The compound of formula (I) or a stereoisomer or a pharmaceutically acceptable salt thereof according to claim 1, wherein the compound of formula (I) or a stereoisomer or a pharmaceutically acceptable salt thereof is selected from the group consisting of a compound of formula (VI):

Wherein Z ¹ is selected from CH, CR ¹⁰ or N; z ² is selected from CR ¹⁰, N, O or S; r ¹⁰、Y ¹、Y ²、Y ³、Y ⁴、X、W、R ¹ and R ² are as defined in claim 1.

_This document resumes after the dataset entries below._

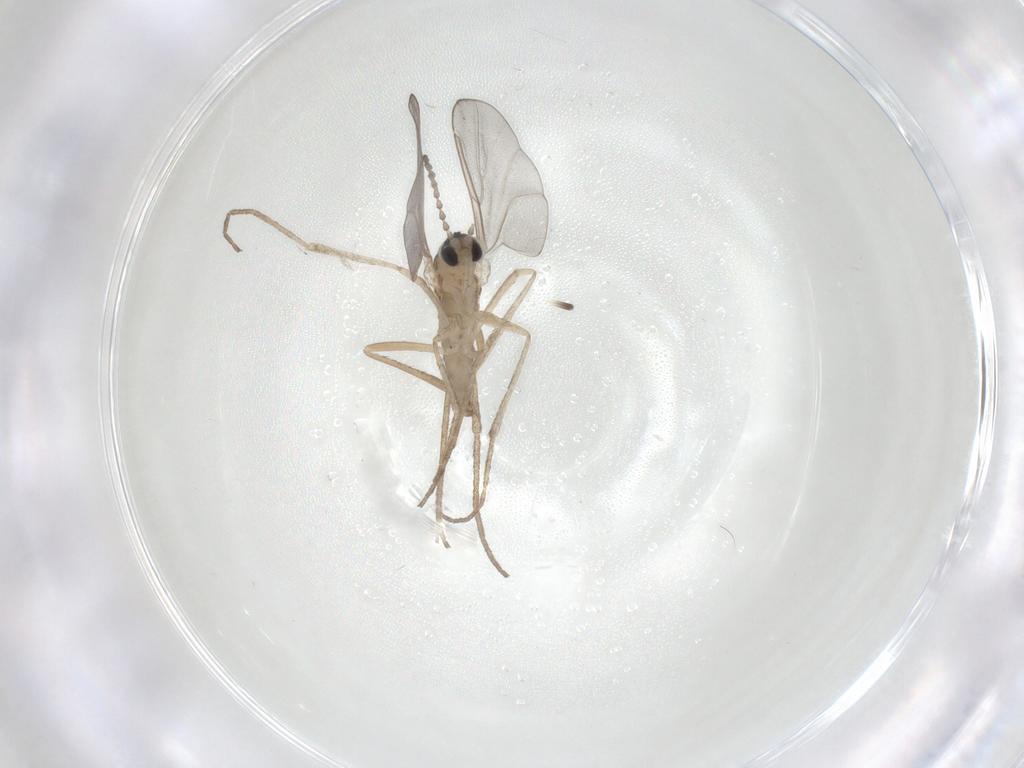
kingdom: Animalia
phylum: Arthropoda
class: Insecta
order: Diptera
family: Cecidomyiidae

A compound of formula (I) or a stereoisomer or a pharmaceutically acceptable salt thereof according to claim 1, wherein the compound has a structure selected from one of the following:
a pharmaceutical composition comprising a compound of any one of claims 1-23, or a stereoisomer or a pharmaceutically acceptable salt thereof, and a pharmaceutically acceptable adjuvant.
A method for preventing or treating a disease or disorder mediated by Cbl-b, comprising administering to a subject in need thereof a compound of any one of claims 1-23, or a stereoisomer or pharmaceutically acceptable salt thereof, or the pharmaceutical composition of claim 24, preferably a tumor or autoimmune disease.
A compound according to any one of claims 1 to 23, or a stereoisomer or a pharmaceutically acceptable salt thereof, or a pharmaceutical composition according to claim 24, for use in the prevention or treatment of a disease or condition mediated by Cbl-b, preferably a tumour or autoimmune disease.